Con worked for Unesco for most of his working life, it took the family to many places, but they retired in Blonay, to Lotta's house eventually. So to the poem, Territet just by Montreux it had the English church where Con was a church warden, the vicar would often come to Sunday lunch and to be plagued by the ridiculous tricks Marc (Karen's cousin) and Con played on him, false cakes, false poops and jumping mustard pots are the ones I can remember, the vicar strangely enough got quite cross, but you can see Con's very 'englishness' in the way he writes, Lotta on the other hand was Dutch, and very precise in running her household.  There should be a poem by Byron on the Chateau de Chillon, there is a little island opposite which if I remember rightly was given to Queen Victoria, so is English territory...

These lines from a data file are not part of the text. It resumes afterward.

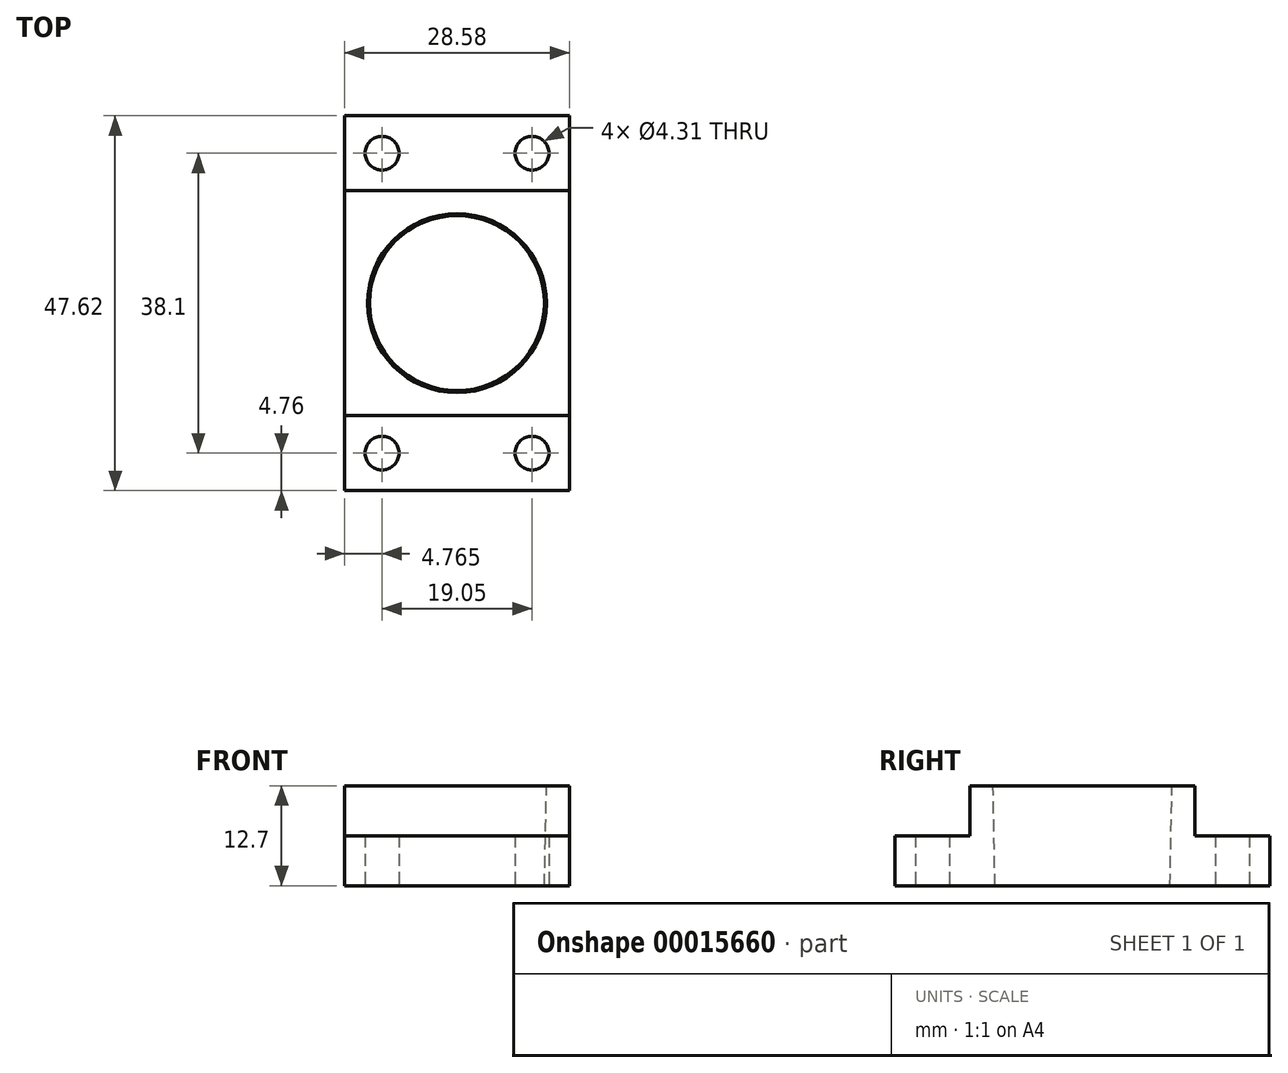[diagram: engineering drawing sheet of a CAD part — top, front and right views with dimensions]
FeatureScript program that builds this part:
annotation { "Feature Type Name" : "Feature", "Feature Type Description" : "" }
export const myFeature = defineFeature(function(context is Context, id is Id, definition is map)
    precondition{}
    {
        {
            var Q0;
            Q0=qCreatedBy(makeId("Top.planeOp"),FACE);
            var sketch = newSketch(context, id + "F0", { "sketchPlane" : qUnion([Q0])});
            skLineSegment(sketch, "E0.bottom", {"start": v(-14.29, -23.81) * mm, "end": v(14.29, -23.81) * mm});
            skLineSegment(sketch, "E0.top", {"start": v(-14.29, 23.81) * mm, "end": v(14.29, 23.81) * mm});
            skLineSegment(sketch, "E0.left", {"start": v(-14.29, -23.81) * mm, "end": v(-14.29, 23.81) * mm});
            skLineSegment(sketch, "E0.right", {"start": v(14.29, -23.81) * mm, "end": v(14.29, 23.81) * mm});
            skPoint(sketch, "E0.middle", {"position": v(0, 0) * mm});
            skLineSegment(sketch, "E1.bottom", {"start": v(-9.53, -19.05) * mm, "end": v(9.53, -19.05) * mm, "construction": true});
            skLineSegment(sketch, "E1.top", {"start": v(-9.53, 19.05) * mm, "end": v(9.53, 19.05) * mm, "construction": true});
            skLineSegment(sketch, "E1.left", {"start": v(-9.53, -19.05) * mm, "end": v(-9.53, 19.05) * mm, "construction": true});
            skLineSegment(sketch, "E1.right", {"start": v(9.53, -19.05) * mm, "end": v(9.53, 19.05) * mm, "construction": true});
            skLineSegment(sketch, "E2.bottom", {"start": v(-9.53, -19.05) * mm, "end": v(-14.29, -19.05) * mm, "construction": true});
            skLineSegment(sketch, "E2.left", {"start": v(-9.53, -19.05) * mm, "end": v(-9.53, -23.81) * mm, "construction": true});
            skCircle(sketch, "E3", {"center": v(-9.53, 19.05) * mm, "radius": 2.15 * mm});
            skCircle(sketch, "E4", {"center": v(9.53, 19.05) * mm, "radius": 2.15 * mm});
            skCircle(sketch, "E5", {"center": v(0, 0) * mm, "radius": 11.11 * mm});
            skCircle(sketch, "E6", {"center": v(9.53, -19.05) * mm, "radius": 2.15 * mm});
            skCircle(sketch, "E7", {"center": v(-9.53, -19.05) * mm, "radius": 2.15 * mm});
            skSolve(sketch);
        }
        {
            var Q0;
            Q0 = qSketchRegion(id + "F0", true);
            extrude(context, id + "F1", {"entities" : qUnion([Q0]), "depth" : 6.35 * mm});
        }
        {
            var Q0;
            Q0=makeQuery(id+"F1.opExtrude","CAP_FACE",FACE,{"disambiguationData":[OSD([sQuery(id+"F0.wireOp",EDGE,"E0.bottom"),sQuery(id+"F0.wireOp",EDGE,"E0.top"),sQuery(id+"F0.wireOp",EDGE,"E0.left"),sQuery(id+"F0.wireOp",EDGE,"E0.right"),sQuery(id+"F0.wireOp",EDGE,"E3"),sQuery(id+"F0.wireOp",EDGE,"E4"),sQuery(id+"F0.wireOp",EDGE,"E5"),sQuery(id+"F0.wireOp",EDGE,"E6"),sQuery(id+"F0.wireOp",EDGE,"E7")])],"isStart":false});
            var sketch = newSketch(context, id + "F2", { "sketchPlane" : qUnion([Q0])});
            skCircle(sketch, "E8", {"center": v(0, 0) * mm, "radius": 11.11 * mm});
            skLineSegment(sketch, "E9.bottom", {"start": v(-14.29, 14.29) * mm, "end": v(14.29, 14.29) * mm});
            skLineSegment(sketch, "E9.top", {"start": v(-14.29, -14.29) * mm, "end": v(14.29, -14.29) * mm});
            skLineSegment(sketch, "E9.left", {"start": v(-14.29, 14.29) * mm, "end": v(-14.29, -14.29) * mm});
            skLineSegment(sketch, "E9.right", {"start": v(14.29, 14.29) * mm, "end": v(14.29, -14.29) * mm});
            skSolve(sketch);
        }
        {
            var Q0;
            Q0 = qSketchRegion(id + "F2", true);
            extrude(context, id + "F3", {"entities" : qUnion([Q0]), "operationType" : NewBodyOperationType.ADD, "depth" : 6.35 * mm});
        }
        {
            var Q0;
            Q0=makeQuery(id+"F3.opExtrude","CAP_EDGE",EDGE,{"disambiguationData":[OSD([sQuery(id+"F2.wireOp",EDGE,"E8")])],"isStart":false});
            chamfer(context, id + "F4", {"entities" : qUnion([Q0]), "chamferType" : ChamferType.TWO_OFFSETS, "width1" : 12.7 * mm, "oppositeDirection" : false, "width2" : 0.25 * mm, "tangentPropagation" : true});
        }
    });
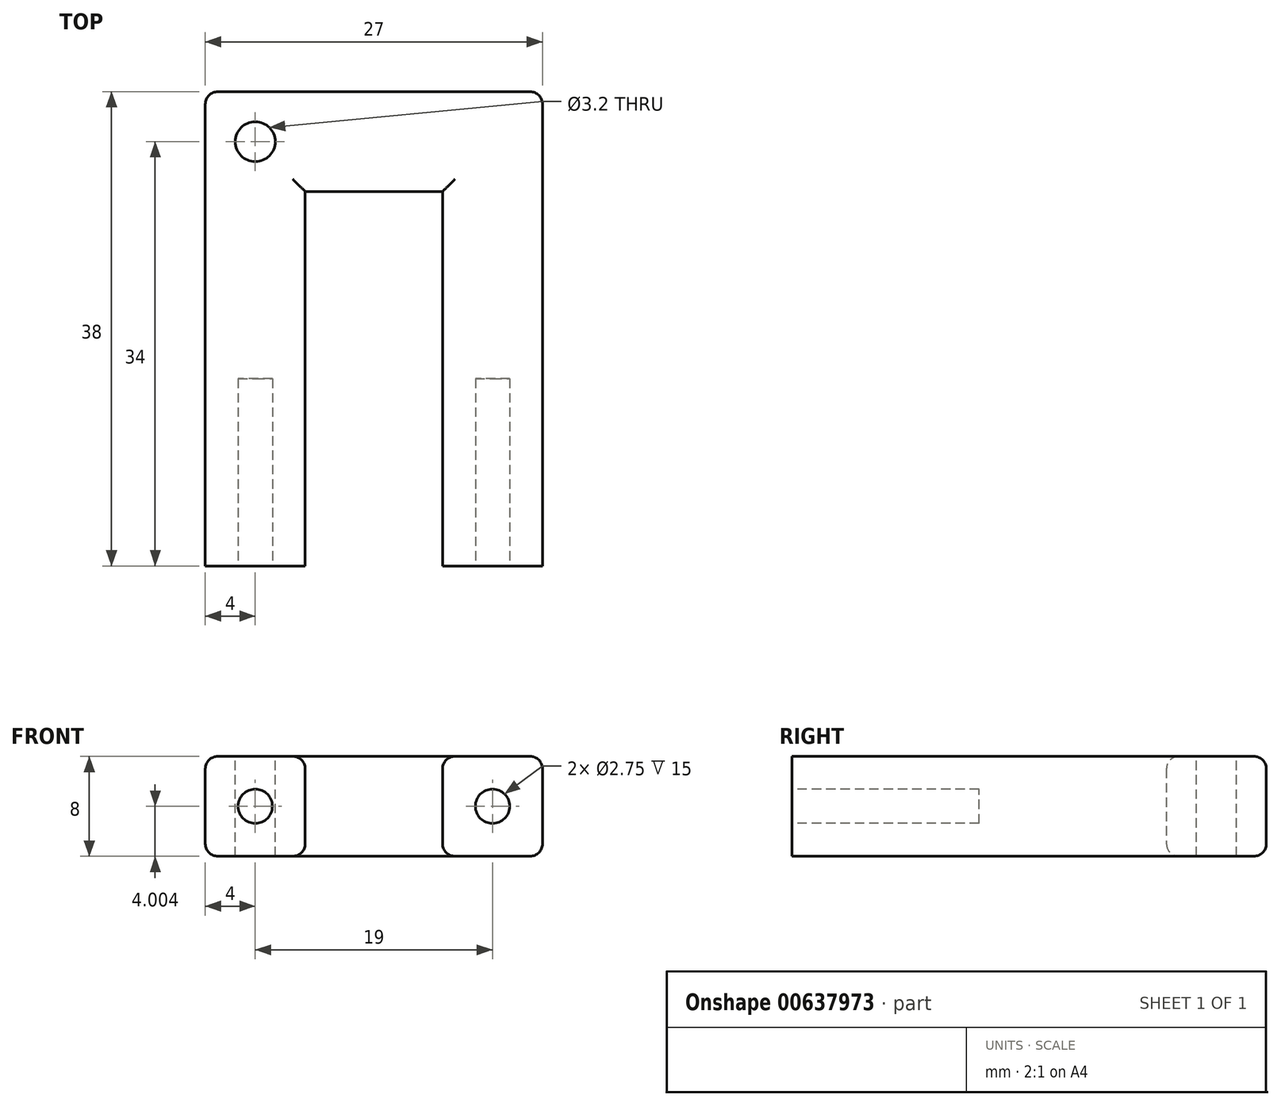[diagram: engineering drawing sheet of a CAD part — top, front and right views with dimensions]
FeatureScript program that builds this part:
annotation { "Feature Type Name" : "Feature", "Feature Type Description" : "" }
export const myFeature = defineFeature(function(context is Context, id is Id, definition is map)
    precondition{}
    {
        {
            var Q0;
            Q0=qCreatedBy(makeId("Front.planeOp"),FACE);
            var sketch = newSketch(context, id + "F0", { "sketchPlane" : qUnion([Q0])});
            skLineSegment(sketch, "E0.bottom", {"start": v(-44.5, 25.07) * mm, "end": v(-36.5, 25.07) * mm});
            skLineSegment(sketch, "E0.top", {"start": v(-44.5, 17.07) * mm, "end": v(-36.5, 17.07) * mm});
            skLineSegment(sketch, "E0.left", {"start": v(-44.5, 25.07) * mm, "end": v(-44.5, 17.07) * mm});
            skLineSegment(sketch, "E0.right", {"start": v(-36.5, 25.07) * mm, "end": v(-36.5, 17.07) * mm});
            skLineSegment(sketch, "E1", {"start": v(-44.5, 17.07) * mm, "end": v(50.5, 17.07) * mm, "construction": true});
            skPoint(sketch, "E1.endSnap0", {"position": v(-40.5, 17.07) * mm});
            skLineSegment(sketch, "E2.bottom", {"start": v(-25.5, 17.07) * mm, "end": v(-17.5, 17.07) * mm});
            skLineSegment(sketch, "E2.top", {"start": v(-25.5, 25.07) * mm, "end": v(-17.5, 25.07) * mm});
            skLineSegment(sketch, "E2.left", {"start": v(-25.5, 17.07) * mm, "end": v(-25.5, 25.07) * mm});
            skLineSegment(sketch, "E2.right", {"start": v(-17.5, 17.07) * mm, "end": v(-17.5, 25.07) * mm});
            skSolve(sketch);
        }
        {
            var Q0;
            Q0=makeQuery(id+"F0.imprint","IMPRINT",FACE,{"disambiguationData":[TD([[makeQuery(id+"F0.imprint","IMPRINT",EDGE,{"derivedFrom":sQuery(id+"F0.wireOp",EDGE,"E0.bottom")}),-1.0]])]});
            var Q1;
            Q1=makeQuery(id+"F0.imprint","IMPRINT",FACE,{"disambiguationData":[TD([[makeQuery(id+"F0.imprint","IMPRINT",EDGE,{"derivedFrom":sQuery(id+"F0.wireOp",EDGE,"E2.bottom")}),1.0]])]});
            extrude(context, id + "F1", {"entities" : qUnion([Q0, Q1]), "depth" : 30 * mm, "offsetDistance" : 25 * mm});
        }
        {
            var Q0;
            Q0=qCreatedBy(makeId("Front.planeOp"),FACE);
            var sketch = newSketch(context, id + "F2", { "sketchPlane" : qUnion([Q0])});
            skLineSegment(sketch, "E3.0.0", {"start": v(-25.5, 25.07) * mm, "end": v(-17.5, 25.07) * mm});
            skLineSegment(sketch, "E3.0.1", {"start": v(-17.5, 25.07) * mm, "end": v(-17.5, 17.07) * mm});
            skLineSegment(sketch, "E3.0.2", {"start": v(-17.5, 17.07) * mm, "end": v(-25.5, 17.07) * mm});
            skLineSegment(sketch, "E4.0.0", {"start": v(-44.5, 17.07) * mm, "end": v(-44.5, 25.07) * mm});
            skLineSegment(sketch, "E4.0.1", {"start": v(-44.5, 25.07) * mm, "end": v(-36.5, 25.07) * mm});
            skLineSegment(sketch, "E4.0.3", {"start": v(-36.5, 17.07) * mm, "end": v(-44.5, 17.07) * mm});
            skLineSegment(sketch, "E5.bottom", {"start": v(-17.5, 25.07) * mm, "end": v(-44.5, 25.07) * mm});
            skLineSegment(sketch, "E5.top", {"start": v(-17.5, 17.07) * mm, "end": v(-44.5, 17.07) * mm});
            skLineSegment(sketch, "E5.right", {"start": v(-44.5, 25.07) * mm, "end": v(-44.5, 17.07) * mm});
            skSolve(sketch);
        }
        {
            var Q0;
            {var subQ0=sQuery(id+"F2.wireOp",EDGE,"E3.0.1");Q0=makeQuery(id+"F2.imprint","IMPRINT",FACE,{"disambiguationData":[TD([[makeQuery(id+"F2.imprint","IMPRINT",EDGE,{"derivedFrom":subQ0}),-1.0]])]});}
            extrude(context, id + "F3", {"entities" : qUnion([Q0]), "oppositeDirection" : true, "depth" : 8 * mm, "offsetDistance" : 25 * mm});
        }
        {
            var Q0;
            Q0=makeQuery(id+"F3.opExtrude","SWEPT_FACE",FACE,{"disambiguationData":[OSD([sQuery(id+"F2.wireOp",EDGE,"E5.bottom")])]});
            var sketch = newSketch(context, id + "F4", { "sketchPlane" : qUnion([Q0])});
            skLineSegment(sketch, "E6.0", {"start": v(-36.5, -30) * mm, "end": v(-36.5, 0) * mm});
            skLineSegment(sketch, "E7.0", {"start": v(-17.5, 0) * mm, "end": v(-44.5, 0) * mm});
            skLineSegment(sketch, "E8.0", {"start": v(-44.5, 8) * mm, "end": v(-44.5, 0) * mm});
            skLineSegment(sketch, "E9.0", {"start": v(-17.5, 8) * mm, "end": v(-44.5, 8) * mm});
            skCircle(sketch, "E10", {"center": v(-40.5, 4) * mm, "radius": 1.6 * mm});
            skSolve(sketch);
        }
        {
            var Q0;
            Q0=makeQuery(id+"F4.imprint","IMPRINT",FACE,{"disambiguationData":[TD([[makeQuery(id+"F4.imprint","IMPRINT",EDGE,{"derivedFrom":sQuery(id+"F4.wireOp",EDGE,"E10")}),1.0]])]});
            extrude(context, id + "F5", {"entities" : qUnion([Q0]), "operationType" : NewBodyOperationType.REMOVE, "endBound" : BoundingType.UP_TO_NEXT, "oppositeDirection" : true, "depth" : 25 * mm, "offsetDistance" : 25 * mm});
        }
        {
            var Q0;
            Q0=makeQuery(id+"F1.opExtrude","SWEPT_BODY",BODY,{"disambiguationData":[OSD([sQuery(id+"F0.wireOp",EDGE,"E0.bottom"),sQuery(id+"F0.wireOp",EDGE,"E0.top"),sQuery(id+"F0.wireOp",EDGE,"E0.left"),sQuery(id+"F0.wireOp",EDGE,"E0.right")])]});
            var Q1;
            Q1=makeQuery(id+"F3.opExtrude","SWEPT_BODY",BODY,{"disambiguationData":[OSD([sQuery(id+"F2.wireOp",EDGE,"E5.bottom"),sQuery(id+"F2.wireOp",EDGE,"E5.top"),sQuery(id+"F2.wireOp",EDGE,"E3.0.1"),sQuery(id+"F2.wireOp",EDGE,"E5.right")])]});
            var Q2;
            Q2=makeQuery(id+"F1.opExtrude","SWEPT_BODY",BODY,{"disambiguationData":[OSD([sQuery(id+"F0.wireOp",EDGE,"E2.bottom"),sQuery(id+"F0.wireOp",EDGE,"E2.top"),sQuery(id+"F0.wireOp",EDGE,"E2.left"),sQuery(id+"F0.wireOp",EDGE,"E2.right")])]});
            booleanBodies(context, id + "F6", {"operationType" : BooleanOperationType.UNION, "tools" : qUnion([Q0, Q1, Q2])});
        }
        {
            var Q0;
            Q0=makeQuery(id+"F1.opExtrude","CAP_FACE",FACE,{"disambiguationData":[OSD([sQuery(id+"F0.wireOp",EDGE,"E0.bottom"),sQuery(id+"F0.wireOp",EDGE,"E0.top"),sQuery(id+"F0.wireOp",EDGE,"E0.left"),sQuery(id+"F0.wireOp",EDGE,"E0.right")])],"isStart":false});
            var sketch = newSketch(context, id + "F7", { "sketchPlane" : qUnion([Q0])});
            skLineSegment(sketch, "E11.0", {"start": v(-44.5, 25.07) * mm, "end": v(-44.5, 17.07) * mm});
            skLineSegment(sketch, "E12.0", {"start": v(-36.5, 25.07) * mm, "end": v(-36.5, 17.07) * mm});
            skCircle(sketch, "E13", {"center": v(-40.5, 21.07) * mm, "radius": 1.38 * mm});
            skCircle(sketch, "E14", {"center": v(-21.5, 21.07) * mm, "radius": 1.38 * mm});
            skSolve(sketch);
        }
        {
            var Q0;
            Q0=makeQuery(id+"F7.imprint","IMPRINT",FACE,{"disambiguationData":[TD([[makeQuery(id+"F7.imprint","IMPRINT",EDGE,{"derivedFrom":sQuery(id+"F7.wireOp",EDGE,"E13")}),1.0]])]});
            var Q1;
            Q1=makeQuery(id+"F7.imprint","IMPRINT",FACE,{"disambiguationData":[TD([[makeQuery(id+"F7.imprint","IMPRINT",EDGE,{"derivedFrom":sQuery(id+"F7.wireOp",EDGE,"E14")}),1.0]])]});
            extrude(context, id + "F8", {"entities" : qUnion([Q0, Q1]), "operationType" : NewBodyOperationType.REMOVE, "oppositeDirection" : true, "depth" : 15 * mm, "offsetDistance" : 25 * mm});
        }
        {
            var Q0;
            Q0=makeQuery(id+"F6.opBoolean","MERGE",EDGE,{"derivedFrom":[makeQuery(id+"F1.opExtrude","SWEPT_EDGE",EDGE,{"disambiguationData":[OSD([sQuery(id+"F0.wireOp",EDGE,"E0.bottom"),sQuery(id+"F0.wireOp",EDGE,"E0.left")])]}),makeQuery(id+"F3.opExtrude","SWEPT_EDGE",EDGE,{"disambiguationData":[OSD([sQuery(id+"F2.wireOp",EDGE,"E5.bottom"),sQuery(id+"F2.wireOp",EDGE,"E5.right")])]})]});
            var Q1;
            Q1=makeQuery(id+"F1.opExtrude","SWEPT_EDGE",EDGE,{"disambiguationData":[OSD([sQuery(id+"F0.wireOp",EDGE,"E0.bottom"),sQuery(id+"F0.wireOp",EDGE,"E0.right")])]});
            var Q2;
            Q2=makeQuery(id+"F3.opExtrude","CAP_EDGE",EDGE,{"disambiguationData":[OSD([sQuery(id+"F2.wireOp",EDGE,"E5.bottom")])],"isStart":true});
            var Q3;
            Q3=makeQuery(id+"F3.opExtrude","CAP_FACE",FACE,{"disambiguationData":[OSD([sQuery(id+"F2.wireOp",EDGE,"E5.bottom"),sQuery(id+"F2.wireOp",EDGE,"E5.top"),sQuery(id+"F2.wireOp",EDGE,"E3.0.1"),sQuery(id+"F2.wireOp",EDGE,"E5.right")])],"isStart":false});
            var Q4;
            Q4=makeQuery(id+"F1.opExtrude","SWEPT_EDGE",EDGE,{"disambiguationData":[OSD([sQuery(id+"F0.wireOp",EDGE,"E2.top"),sQuery(id+"F0.wireOp",EDGE,"E2.left")])]});
            var Q5;
            Q5=makeQuery(id+"F6.opBoolean","MERGE",EDGE,{"derivedFrom":[makeQuery(id+"F1.opExtrude","SWEPT_EDGE",EDGE,{"disambiguationData":[OSD([sQuery(id+"F0.wireOp",EDGE,"E2.top"),sQuery(id+"F0.wireOp",EDGE,"E2.right")])]}),makeQuery(id+"F3.opExtrude","SWEPT_EDGE",EDGE,{"disambiguationData":[OSD([sQuery(id+"F2.wireOp",EDGE,"E5.bottom"),sQuery(id+"F2.wireOp",EDGE,"E3.0.1")])]})]});
            var Q6;
            Q6=makeQuery(id+"F6.opBoolean","MERGE",EDGE,{"derivedFrom":[makeQuery(id+"F1.opExtrude","SWEPT_EDGE",EDGE,{"disambiguationData":[OSD([sQuery(id+"F0.wireOp",EDGE,"E2.bottom"),sQuery(id+"F0.wireOp",EDGE,"E2.right")])]}),makeQuery(id+"F3.opExtrude","SWEPT_EDGE",EDGE,{"disambiguationData":[OSD([sQuery(id+"F2.wireOp",EDGE,"E5.top"),sQuery(id+"F2.wireOp",EDGE,"E3.0.1")])]})]});
            var Q7;
            Q7=makeQuery(id+"F1.opExtrude","SWEPT_EDGE",EDGE,{"disambiguationData":[OSD([sQuery(id+"F0.wireOp",EDGE,"E2.bottom"),sQuery(id+"F0.wireOp",EDGE,"E2.left")])]});
            var Q8;
            Q8=makeQuery(id+"F3.opExtrude","CAP_EDGE",EDGE,{"disambiguationData":[OSD([sQuery(id+"F2.wireOp",EDGE,"E5.top")])],"isStart":true});
            var Q9;
            Q9=makeQuery(id+"F1.opExtrude","SWEPT_EDGE",EDGE,{"disambiguationData":[OSD([sQuery(id+"F0.wireOp",EDGE,"E0.top"),sQuery(id+"F0.wireOp",EDGE,"E0.right")])]});
            var Q10;
            Q10=makeQuery(id+"F6.opBoolean","MERGE",EDGE,{"derivedFrom":[makeQuery(id+"F1.opExtrude","SWEPT_EDGE",EDGE,{"disambiguationData":[OSD([sQuery(id+"F0.wireOp",EDGE,"E0.top"),sQuery(id+"F0.wireOp",EDGE,"E0.left")])]}),makeQuery(id+"F3.opExtrude","SWEPT_EDGE",EDGE,{"disambiguationData":[OSD([sQuery(id+"F2.wireOp",EDGE,"E5.top"),sQuery(id+"F2.wireOp",EDGE,"E5.right")])]})]});
            fillet(context, id + "F9", {"entities" : qUnion([Q0, Q1, Q2, Q3, Q4, Q5, Q6, Q7, Q8, Q9, Q10]), "radius" : 1 * mm, "tangentPropagation" : true, "allowEdgeOverflow" : false});
        }
    });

The Tourist's Lament by C.J.Opper

A rainy evening in Vevey,
Fills me with intense dismay,
The faded splendours of Montreux
Leave me feeling rather blue;
And if we must stick to verity,
I don't go overboard on Territet.
And, I must say,
Whoever got hooked on La Tour de Peilz?
For Corsier, Blonay, Chebres and Corseaux,
I'm unequally unmoved or even more so;
If there's a place I'd rather not be on
Its the top of the tower of the Chateau de Chillon.
In Southend they would'nt have the cheek to serve,
That cupper tea we got at Villeneuve
We got fish and chips just beside the church
But you have to ask for fillet de perche.
So..... you just ask your mother why we're here,

When we might have been on Wigan Pier.

1 comment:

  1. Both you and I have a lifetime of memories to call on Thelma - some sad, some happy - but all of them just part of life's rich pattern.